▶ _TASK REQUIREMENTS_
Gather every line in the records below that contains the word "durante".

____ PROVIDED DATA

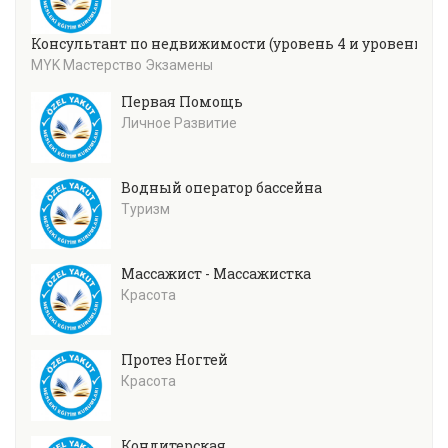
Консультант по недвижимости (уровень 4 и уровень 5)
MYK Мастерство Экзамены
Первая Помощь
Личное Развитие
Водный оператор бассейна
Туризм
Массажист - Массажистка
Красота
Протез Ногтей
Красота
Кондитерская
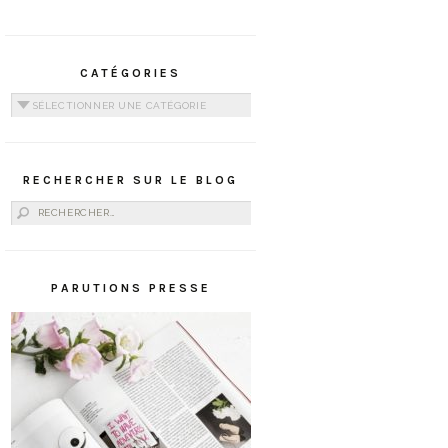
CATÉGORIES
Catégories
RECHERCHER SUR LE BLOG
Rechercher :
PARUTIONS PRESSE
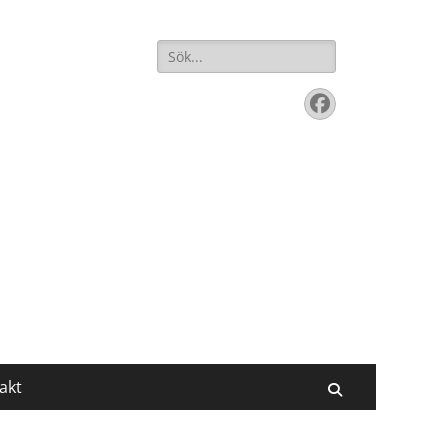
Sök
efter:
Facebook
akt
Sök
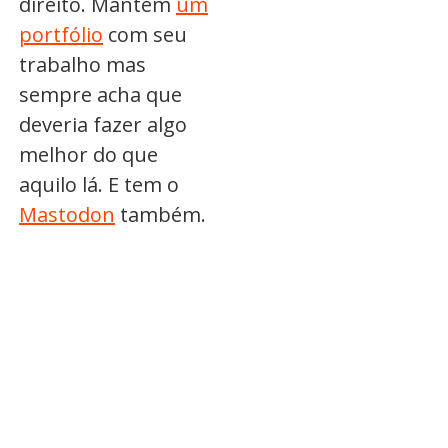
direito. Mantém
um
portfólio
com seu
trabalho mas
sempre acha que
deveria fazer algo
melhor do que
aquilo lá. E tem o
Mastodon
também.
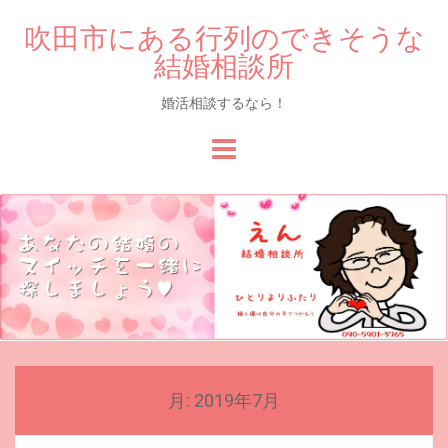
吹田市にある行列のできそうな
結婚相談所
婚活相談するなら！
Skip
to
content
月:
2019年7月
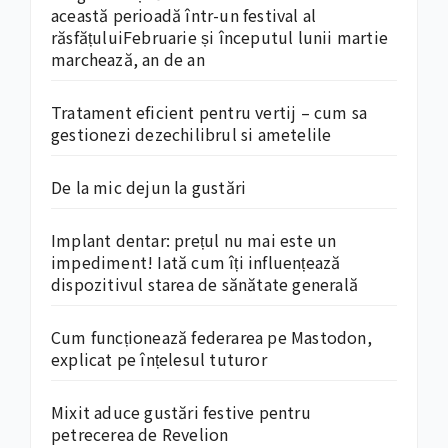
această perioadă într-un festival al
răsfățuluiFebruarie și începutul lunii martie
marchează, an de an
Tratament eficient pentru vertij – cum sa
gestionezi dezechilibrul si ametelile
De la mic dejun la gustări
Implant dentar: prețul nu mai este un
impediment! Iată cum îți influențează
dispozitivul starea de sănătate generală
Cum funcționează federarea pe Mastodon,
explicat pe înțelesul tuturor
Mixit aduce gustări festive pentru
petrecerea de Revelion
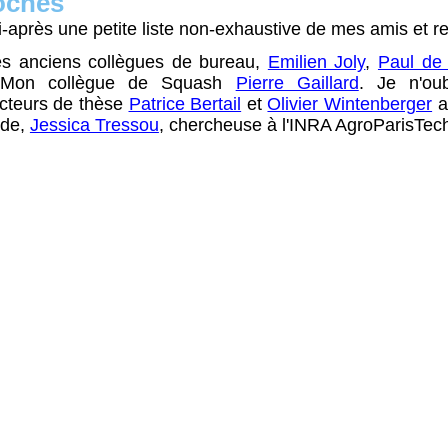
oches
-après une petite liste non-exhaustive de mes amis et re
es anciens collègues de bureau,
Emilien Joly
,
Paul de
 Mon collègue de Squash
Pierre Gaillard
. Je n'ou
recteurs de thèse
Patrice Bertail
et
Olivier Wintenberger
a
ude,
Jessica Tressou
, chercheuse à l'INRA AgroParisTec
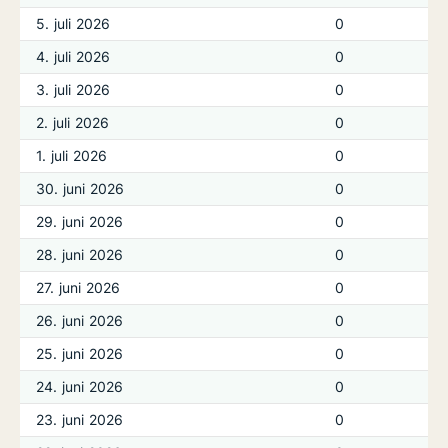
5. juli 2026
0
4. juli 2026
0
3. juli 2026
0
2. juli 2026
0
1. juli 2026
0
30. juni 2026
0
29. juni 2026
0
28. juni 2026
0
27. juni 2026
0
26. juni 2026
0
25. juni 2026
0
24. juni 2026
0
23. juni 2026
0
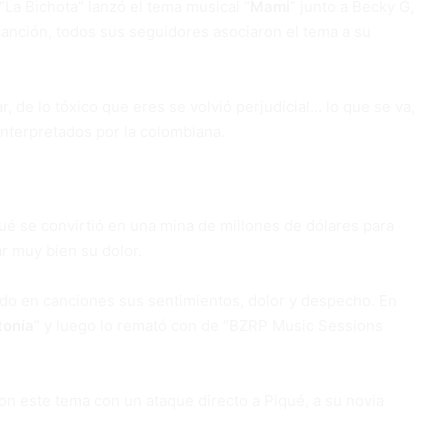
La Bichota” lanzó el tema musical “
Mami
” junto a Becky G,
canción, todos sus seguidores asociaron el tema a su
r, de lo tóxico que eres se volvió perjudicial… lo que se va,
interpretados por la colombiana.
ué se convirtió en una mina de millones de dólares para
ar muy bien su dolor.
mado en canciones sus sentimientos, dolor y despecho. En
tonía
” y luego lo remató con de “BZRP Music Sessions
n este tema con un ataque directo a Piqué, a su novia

________
____ PROVIDED DATA

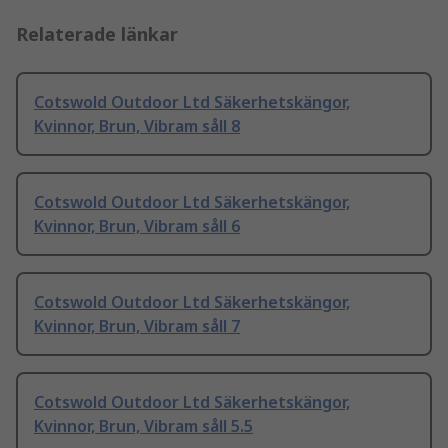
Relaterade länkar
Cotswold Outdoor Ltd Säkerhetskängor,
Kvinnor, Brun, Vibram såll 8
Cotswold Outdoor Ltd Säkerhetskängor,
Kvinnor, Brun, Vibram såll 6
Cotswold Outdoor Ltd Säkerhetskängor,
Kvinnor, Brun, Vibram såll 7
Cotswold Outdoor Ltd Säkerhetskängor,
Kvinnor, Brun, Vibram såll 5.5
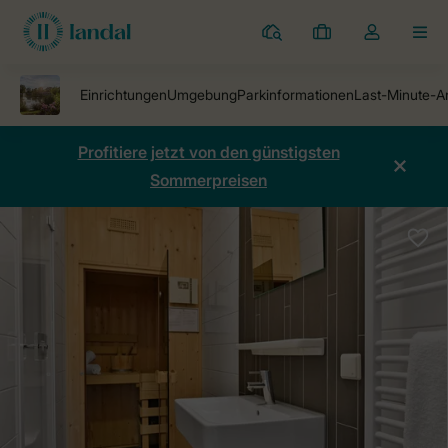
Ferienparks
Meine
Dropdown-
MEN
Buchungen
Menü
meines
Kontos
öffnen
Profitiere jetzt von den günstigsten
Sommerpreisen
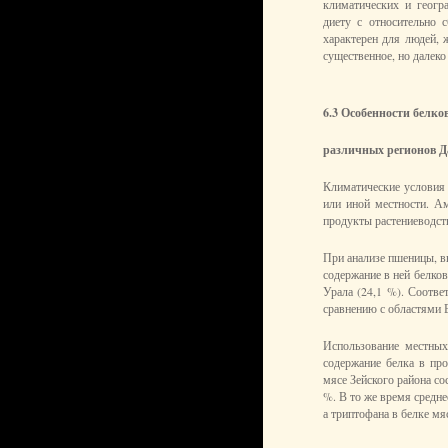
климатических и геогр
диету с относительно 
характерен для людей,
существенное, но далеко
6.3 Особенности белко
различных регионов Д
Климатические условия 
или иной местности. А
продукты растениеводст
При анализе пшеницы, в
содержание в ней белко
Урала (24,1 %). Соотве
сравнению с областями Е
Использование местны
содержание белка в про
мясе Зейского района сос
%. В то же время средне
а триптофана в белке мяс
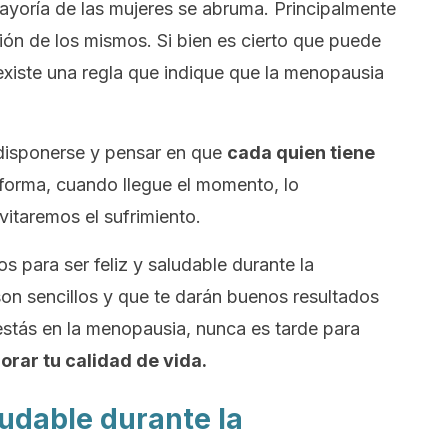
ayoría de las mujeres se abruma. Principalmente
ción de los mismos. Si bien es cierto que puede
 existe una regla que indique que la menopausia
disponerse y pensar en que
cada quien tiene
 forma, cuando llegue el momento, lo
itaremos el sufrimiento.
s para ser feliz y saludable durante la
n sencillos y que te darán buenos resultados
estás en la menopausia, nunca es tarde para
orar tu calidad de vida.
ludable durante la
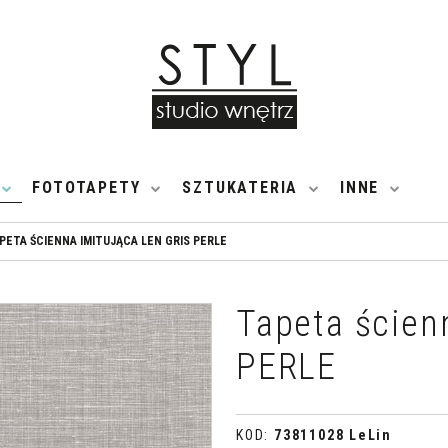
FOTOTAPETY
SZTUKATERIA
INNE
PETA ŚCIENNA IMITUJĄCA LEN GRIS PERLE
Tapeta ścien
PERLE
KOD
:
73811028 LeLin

________

▶ _EXERCISE ANSWER_
s para ser feliz y saludable durante la
ludable durante la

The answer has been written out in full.